In South Africa there are currently a large percentage of interpreters employed by the Department of Justice without any formal training.

While interpreting is in reality a very complex subject, the general acceptance is that everybody who is able speak two languages or more can be an interpreter.

This perception harms interpreting as a profession, as it results in most institutions appointing any multilingual person as an interpreter.

In many cases people are used to interpret into and from their third or fourth language (of which Afrikaans is one). This leads to inaccuracy and the incorrect use of expressions and terminology. Specific cognitive processes also have to be developed and practiced.
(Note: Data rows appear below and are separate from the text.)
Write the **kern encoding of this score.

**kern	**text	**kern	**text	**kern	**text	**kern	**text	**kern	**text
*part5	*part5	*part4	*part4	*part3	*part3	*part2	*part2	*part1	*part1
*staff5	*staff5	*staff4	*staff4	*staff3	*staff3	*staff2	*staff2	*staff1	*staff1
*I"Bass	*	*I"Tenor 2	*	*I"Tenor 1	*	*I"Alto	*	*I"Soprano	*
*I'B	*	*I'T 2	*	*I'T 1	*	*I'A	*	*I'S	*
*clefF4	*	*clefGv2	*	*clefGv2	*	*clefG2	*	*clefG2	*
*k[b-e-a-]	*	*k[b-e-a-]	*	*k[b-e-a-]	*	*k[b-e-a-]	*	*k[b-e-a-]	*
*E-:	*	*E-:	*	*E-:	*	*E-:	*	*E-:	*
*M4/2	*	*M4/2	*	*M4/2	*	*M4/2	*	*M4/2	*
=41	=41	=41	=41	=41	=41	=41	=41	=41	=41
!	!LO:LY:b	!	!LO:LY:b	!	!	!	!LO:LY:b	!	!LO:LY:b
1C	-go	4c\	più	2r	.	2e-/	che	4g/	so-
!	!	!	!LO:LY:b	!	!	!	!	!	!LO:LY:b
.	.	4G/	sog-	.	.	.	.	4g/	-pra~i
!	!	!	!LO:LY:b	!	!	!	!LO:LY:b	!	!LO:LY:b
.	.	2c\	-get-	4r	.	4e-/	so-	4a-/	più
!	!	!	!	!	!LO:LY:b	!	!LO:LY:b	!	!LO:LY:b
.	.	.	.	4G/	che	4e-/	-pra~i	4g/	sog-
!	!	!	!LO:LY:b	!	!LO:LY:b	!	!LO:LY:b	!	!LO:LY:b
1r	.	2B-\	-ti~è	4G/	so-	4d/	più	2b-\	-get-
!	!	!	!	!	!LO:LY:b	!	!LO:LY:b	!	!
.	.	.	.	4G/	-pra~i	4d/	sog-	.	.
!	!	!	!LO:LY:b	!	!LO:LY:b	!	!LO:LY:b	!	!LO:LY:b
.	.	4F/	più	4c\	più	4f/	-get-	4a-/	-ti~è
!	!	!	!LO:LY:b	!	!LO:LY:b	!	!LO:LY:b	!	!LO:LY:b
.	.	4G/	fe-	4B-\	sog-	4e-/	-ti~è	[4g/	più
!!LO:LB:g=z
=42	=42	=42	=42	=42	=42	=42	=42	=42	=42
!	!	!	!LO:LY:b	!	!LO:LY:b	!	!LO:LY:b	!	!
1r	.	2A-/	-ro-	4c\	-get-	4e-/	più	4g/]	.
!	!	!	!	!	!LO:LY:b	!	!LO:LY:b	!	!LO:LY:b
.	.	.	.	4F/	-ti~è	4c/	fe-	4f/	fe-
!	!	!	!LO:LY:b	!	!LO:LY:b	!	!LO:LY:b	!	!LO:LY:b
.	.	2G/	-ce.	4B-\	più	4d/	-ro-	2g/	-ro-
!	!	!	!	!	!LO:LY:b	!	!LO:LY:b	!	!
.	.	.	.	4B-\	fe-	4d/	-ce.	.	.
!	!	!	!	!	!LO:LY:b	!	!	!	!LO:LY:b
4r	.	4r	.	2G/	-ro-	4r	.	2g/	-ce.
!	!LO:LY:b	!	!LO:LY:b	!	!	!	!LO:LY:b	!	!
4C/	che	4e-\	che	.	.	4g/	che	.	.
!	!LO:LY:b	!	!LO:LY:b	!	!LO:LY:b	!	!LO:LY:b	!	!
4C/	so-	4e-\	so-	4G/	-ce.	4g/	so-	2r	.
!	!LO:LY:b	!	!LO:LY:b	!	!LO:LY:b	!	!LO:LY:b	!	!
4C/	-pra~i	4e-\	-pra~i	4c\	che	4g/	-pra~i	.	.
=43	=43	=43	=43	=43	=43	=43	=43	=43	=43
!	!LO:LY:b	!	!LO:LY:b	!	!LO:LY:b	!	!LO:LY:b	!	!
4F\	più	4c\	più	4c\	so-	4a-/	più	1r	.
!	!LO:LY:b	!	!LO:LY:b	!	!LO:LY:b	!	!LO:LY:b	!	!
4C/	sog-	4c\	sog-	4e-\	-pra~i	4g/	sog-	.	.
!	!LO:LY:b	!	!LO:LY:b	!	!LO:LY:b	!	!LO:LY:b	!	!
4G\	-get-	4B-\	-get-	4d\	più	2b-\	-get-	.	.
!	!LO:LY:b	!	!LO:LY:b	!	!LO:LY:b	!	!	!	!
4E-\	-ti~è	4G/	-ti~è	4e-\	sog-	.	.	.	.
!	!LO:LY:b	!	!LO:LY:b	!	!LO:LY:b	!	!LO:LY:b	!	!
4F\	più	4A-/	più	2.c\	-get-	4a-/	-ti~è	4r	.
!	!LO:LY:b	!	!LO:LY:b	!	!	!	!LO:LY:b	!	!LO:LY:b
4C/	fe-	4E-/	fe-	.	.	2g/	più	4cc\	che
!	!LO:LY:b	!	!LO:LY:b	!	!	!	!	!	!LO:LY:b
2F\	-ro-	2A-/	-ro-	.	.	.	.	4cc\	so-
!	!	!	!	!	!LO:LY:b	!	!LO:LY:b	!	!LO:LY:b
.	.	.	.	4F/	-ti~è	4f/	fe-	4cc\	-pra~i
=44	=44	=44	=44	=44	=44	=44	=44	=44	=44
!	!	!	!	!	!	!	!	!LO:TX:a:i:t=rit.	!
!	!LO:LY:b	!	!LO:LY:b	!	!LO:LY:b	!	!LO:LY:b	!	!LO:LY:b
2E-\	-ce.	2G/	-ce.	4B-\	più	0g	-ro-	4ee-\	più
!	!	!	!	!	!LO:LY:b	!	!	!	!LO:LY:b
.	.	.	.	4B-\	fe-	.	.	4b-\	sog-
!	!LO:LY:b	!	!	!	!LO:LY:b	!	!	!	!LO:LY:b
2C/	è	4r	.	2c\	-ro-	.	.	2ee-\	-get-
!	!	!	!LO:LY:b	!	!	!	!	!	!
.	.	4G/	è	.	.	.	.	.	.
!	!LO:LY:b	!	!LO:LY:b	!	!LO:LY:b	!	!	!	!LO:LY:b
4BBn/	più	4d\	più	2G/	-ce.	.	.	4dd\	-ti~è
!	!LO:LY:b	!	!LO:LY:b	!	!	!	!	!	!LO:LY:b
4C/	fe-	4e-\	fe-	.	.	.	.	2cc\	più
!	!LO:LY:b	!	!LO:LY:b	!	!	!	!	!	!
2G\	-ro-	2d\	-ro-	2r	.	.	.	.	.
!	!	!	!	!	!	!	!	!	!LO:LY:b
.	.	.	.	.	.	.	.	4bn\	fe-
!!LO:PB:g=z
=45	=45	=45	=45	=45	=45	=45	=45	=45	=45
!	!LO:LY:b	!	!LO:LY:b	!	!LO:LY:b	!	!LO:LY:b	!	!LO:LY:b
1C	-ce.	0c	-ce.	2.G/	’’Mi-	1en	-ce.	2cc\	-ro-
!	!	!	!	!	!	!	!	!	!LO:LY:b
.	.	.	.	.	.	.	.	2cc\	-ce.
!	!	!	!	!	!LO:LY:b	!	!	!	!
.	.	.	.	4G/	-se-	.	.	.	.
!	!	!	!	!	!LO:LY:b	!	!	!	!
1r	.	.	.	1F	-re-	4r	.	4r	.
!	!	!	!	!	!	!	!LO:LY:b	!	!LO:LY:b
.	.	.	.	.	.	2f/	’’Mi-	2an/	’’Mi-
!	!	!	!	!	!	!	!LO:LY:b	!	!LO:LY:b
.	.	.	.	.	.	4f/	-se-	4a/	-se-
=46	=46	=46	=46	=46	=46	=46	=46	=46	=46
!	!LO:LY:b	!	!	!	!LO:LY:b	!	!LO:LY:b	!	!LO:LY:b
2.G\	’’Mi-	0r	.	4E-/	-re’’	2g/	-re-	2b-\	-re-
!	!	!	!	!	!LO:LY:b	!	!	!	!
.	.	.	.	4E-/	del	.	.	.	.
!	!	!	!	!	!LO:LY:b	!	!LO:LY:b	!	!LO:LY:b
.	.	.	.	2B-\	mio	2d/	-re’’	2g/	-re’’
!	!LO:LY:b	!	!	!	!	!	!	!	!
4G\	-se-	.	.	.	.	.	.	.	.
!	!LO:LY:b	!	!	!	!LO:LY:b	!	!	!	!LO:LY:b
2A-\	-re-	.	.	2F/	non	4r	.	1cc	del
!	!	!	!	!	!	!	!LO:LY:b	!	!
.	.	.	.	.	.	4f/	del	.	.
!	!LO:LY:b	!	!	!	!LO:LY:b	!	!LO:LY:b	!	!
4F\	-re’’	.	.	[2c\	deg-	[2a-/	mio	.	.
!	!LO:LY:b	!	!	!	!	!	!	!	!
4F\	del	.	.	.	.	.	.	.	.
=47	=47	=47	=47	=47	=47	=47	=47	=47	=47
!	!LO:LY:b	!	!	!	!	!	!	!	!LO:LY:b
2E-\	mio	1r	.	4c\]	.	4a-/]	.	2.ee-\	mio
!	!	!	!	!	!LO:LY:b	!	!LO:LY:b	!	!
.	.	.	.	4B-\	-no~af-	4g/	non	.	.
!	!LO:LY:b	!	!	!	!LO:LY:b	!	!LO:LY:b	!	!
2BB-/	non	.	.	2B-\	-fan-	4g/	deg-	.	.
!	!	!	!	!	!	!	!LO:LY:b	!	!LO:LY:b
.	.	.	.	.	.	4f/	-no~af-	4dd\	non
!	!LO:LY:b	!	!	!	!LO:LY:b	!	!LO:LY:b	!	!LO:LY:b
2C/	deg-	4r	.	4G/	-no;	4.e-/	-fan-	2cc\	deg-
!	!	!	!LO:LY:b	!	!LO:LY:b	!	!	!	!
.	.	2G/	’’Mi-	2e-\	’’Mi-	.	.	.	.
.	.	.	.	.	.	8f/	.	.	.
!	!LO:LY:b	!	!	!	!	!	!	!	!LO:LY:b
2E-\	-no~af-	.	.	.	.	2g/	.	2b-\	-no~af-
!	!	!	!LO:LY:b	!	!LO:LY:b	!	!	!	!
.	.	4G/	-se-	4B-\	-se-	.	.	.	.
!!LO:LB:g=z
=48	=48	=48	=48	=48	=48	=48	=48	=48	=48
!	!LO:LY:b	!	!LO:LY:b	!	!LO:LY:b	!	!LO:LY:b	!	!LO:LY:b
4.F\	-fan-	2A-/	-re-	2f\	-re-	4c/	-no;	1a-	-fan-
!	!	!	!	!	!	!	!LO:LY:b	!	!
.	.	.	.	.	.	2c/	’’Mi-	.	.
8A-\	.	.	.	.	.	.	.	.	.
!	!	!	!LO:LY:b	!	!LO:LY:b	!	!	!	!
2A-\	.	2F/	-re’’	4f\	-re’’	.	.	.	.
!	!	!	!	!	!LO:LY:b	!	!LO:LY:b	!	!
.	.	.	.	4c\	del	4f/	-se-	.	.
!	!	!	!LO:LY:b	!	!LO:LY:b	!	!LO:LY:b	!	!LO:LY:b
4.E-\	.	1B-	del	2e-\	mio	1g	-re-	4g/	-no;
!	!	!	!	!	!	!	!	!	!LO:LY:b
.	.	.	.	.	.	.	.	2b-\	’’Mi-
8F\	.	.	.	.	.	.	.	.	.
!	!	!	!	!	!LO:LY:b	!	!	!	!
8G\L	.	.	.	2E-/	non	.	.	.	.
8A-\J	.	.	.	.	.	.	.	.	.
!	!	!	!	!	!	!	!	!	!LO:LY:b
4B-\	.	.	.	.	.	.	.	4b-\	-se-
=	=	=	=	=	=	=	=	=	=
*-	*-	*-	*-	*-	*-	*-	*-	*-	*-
The University of the Free State (UFS) has since 2008 trained approximately 200 court interpreters in South Africa. This training includes the theory of interpreting and practical exercises, as well as the development of terminology and a basic knowledge of the legal system in South Africa.

The training provided to court interpreters by the Unit for Language Management and Facilitation, is done in conjunction with the Department of Justice and Constitutional Development and SASSETA (Safety and Security).

Apart from Afrikaans, native speakers of all South African languages are included in the training.

Much attention (rightfully) are given to interpreters who can interpret between the nine African languages and (mostly) English, but in the process the development of interpreters between Afrikaans and English was neglected, as became apparent in the past two weeks during the Oscar Pistorius case.